CSR expenditures may improve, the already outstanding economic performance of the company allowing it to make even higher profits through heightened brand reputation, increased employee productivity, and protection from regulatory consequences. Public pressure from various sectors can result in stricter regulations, but many businesses have anticipated various situations and dealt with the matter before regulators have a chance to get involved, by stepping out ahead with a CSR strategy. And this is good business sense as the saying goes, ‘prevention is better than cure.’ According to Morrow, Ali. (2013), Walmart Canada had done it back in 2010, when they started to buy only fish that is sustainably sourced, this meant fish suppliers had to change too.
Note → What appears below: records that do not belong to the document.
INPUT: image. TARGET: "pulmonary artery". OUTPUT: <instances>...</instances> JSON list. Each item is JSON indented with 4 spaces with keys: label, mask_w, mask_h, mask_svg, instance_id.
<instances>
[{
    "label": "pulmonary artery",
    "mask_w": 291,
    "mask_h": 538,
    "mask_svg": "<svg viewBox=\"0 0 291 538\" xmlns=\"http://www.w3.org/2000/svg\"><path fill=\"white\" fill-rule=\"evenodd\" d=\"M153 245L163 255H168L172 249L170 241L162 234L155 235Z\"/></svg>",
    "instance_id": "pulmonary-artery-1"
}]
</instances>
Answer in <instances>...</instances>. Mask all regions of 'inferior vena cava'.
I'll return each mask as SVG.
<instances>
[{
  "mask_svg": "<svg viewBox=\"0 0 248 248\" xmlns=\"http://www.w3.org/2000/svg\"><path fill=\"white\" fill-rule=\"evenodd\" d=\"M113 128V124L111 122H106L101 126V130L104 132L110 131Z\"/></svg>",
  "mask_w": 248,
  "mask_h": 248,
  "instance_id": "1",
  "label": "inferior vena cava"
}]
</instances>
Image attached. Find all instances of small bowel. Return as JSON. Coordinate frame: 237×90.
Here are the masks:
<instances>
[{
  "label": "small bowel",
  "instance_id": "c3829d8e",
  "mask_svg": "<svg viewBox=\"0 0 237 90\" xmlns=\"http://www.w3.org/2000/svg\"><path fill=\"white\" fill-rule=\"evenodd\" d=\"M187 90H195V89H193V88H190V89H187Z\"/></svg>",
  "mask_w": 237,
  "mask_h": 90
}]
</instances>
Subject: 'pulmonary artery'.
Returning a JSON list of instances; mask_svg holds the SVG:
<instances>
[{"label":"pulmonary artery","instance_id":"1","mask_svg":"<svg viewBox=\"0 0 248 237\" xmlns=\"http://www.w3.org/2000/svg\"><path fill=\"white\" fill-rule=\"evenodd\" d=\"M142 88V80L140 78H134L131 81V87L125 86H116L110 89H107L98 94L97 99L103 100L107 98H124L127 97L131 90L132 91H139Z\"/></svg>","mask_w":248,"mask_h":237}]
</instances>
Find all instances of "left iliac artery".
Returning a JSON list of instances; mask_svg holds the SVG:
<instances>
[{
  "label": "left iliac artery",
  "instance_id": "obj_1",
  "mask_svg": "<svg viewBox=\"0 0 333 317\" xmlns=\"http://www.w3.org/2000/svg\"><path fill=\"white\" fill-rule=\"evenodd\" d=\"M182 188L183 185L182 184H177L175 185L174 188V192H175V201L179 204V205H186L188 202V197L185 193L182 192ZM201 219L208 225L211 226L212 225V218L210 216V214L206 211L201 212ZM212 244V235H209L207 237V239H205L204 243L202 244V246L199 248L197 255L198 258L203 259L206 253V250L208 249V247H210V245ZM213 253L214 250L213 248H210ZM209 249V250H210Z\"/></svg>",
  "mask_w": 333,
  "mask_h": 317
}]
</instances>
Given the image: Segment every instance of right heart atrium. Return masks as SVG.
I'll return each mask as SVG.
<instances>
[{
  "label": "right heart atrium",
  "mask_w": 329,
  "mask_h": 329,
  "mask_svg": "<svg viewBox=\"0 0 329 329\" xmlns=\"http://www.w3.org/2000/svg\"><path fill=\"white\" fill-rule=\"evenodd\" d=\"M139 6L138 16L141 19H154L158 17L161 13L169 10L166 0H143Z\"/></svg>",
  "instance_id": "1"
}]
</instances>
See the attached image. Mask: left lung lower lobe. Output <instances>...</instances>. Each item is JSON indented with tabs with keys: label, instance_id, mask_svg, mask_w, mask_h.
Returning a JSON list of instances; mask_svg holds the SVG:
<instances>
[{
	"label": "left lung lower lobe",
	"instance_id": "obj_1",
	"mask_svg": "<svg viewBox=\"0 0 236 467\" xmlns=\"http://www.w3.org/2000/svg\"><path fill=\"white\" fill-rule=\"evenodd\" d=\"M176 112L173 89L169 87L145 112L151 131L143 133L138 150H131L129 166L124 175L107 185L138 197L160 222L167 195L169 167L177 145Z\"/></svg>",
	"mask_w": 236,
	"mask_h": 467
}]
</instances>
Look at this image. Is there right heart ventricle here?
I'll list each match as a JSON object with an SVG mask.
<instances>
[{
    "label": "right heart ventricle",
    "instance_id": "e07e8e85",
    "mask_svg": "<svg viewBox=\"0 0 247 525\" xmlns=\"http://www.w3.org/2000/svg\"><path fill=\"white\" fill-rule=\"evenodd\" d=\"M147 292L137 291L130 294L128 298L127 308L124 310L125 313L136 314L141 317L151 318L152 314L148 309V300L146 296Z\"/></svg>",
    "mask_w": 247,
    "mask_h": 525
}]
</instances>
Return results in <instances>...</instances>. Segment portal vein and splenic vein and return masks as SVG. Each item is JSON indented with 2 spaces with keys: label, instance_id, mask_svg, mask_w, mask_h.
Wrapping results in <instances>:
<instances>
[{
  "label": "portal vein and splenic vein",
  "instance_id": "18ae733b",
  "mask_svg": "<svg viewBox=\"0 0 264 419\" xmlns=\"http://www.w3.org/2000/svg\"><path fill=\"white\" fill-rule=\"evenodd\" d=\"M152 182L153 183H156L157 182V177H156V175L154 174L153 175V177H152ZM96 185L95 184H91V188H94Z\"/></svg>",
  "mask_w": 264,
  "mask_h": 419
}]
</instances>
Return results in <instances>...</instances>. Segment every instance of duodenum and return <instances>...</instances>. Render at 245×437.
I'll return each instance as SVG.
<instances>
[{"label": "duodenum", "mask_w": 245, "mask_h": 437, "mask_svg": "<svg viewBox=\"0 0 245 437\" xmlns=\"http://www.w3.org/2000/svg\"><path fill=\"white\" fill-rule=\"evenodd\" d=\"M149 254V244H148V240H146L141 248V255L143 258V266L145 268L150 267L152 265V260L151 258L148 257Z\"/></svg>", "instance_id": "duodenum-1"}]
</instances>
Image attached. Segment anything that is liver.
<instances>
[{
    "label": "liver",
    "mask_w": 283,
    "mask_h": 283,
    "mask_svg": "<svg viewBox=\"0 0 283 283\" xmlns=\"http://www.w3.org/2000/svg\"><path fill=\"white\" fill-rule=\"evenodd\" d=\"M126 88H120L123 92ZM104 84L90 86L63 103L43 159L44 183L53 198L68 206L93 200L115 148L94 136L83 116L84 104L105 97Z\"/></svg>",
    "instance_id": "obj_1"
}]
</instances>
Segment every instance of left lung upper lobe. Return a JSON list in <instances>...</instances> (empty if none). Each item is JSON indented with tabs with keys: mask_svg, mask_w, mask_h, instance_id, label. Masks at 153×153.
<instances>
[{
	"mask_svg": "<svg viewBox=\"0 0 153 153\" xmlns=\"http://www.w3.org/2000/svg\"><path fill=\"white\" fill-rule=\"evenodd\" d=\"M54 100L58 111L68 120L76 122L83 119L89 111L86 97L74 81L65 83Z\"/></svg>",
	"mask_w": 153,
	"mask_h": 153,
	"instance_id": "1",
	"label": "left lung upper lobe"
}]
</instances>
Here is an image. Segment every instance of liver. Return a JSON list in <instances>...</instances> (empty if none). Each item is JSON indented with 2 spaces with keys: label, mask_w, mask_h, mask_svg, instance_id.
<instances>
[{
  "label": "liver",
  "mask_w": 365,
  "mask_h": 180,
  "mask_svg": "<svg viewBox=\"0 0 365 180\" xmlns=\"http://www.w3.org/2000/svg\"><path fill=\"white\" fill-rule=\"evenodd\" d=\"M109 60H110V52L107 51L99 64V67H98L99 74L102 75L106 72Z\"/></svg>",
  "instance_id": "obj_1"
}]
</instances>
In 2007, Kellogg Company also took anticipated measures, when they decided to reduce sugar, fat, calories and sodium in foods marketed to children. And this action prompted the retraction of lawsuits against the Kellogg Company, amounting to billions from two U.S. consumer groups and two parents from Massachusetts.
Therefore, wherever necessary the company should initiate more CSR programs to prevent penalties from regulators and also rebuff litigation from various groups in the future. Social responsibility programs may be used to attract outstanding employees, who may be of great benefit to the company. Young people (people in their 20s and 30s) in today’s society want to work for companies that cares for and contributes to society therefore, they tend to ask about CSR programs undertaken by their potential employers (Morrow 2013). Kellogg has delved into various CSR programs across the globe, and this makes them very attractive to young individuals seeking employment, which means Kellogg can choose the creme of the crop to work in their organization. Another thought is that if potential employees value their contributions to society, this may lead them to accept lower direct wages, this also adds to the overall profitability of the company.
Review two of the company's policies. The Kellogg Company Environmental Policy covers a multitude of ways it takes care of the environment while conducting business operations, in an effort to ensure the well-being of the environment and their consumers. However there are two policies I find lacking in its consideration for the environment, these policies are, “Using materials and energy efficiently to conserve natural resources”. And, “minimizing the emissions that contribute to climate change” In terms of these policies. The adoption of the Environmental Management Systems (EMS), would allow the company to achieve greater energy efficiency, improve on conservation and work towards illuminating the burning of fossil fuel. Granted, they do many things presently to preserve, protect and enhance the environment but for international, multi-million dollar company, they can aim higher in their CSR goals and an EMS is the way forward.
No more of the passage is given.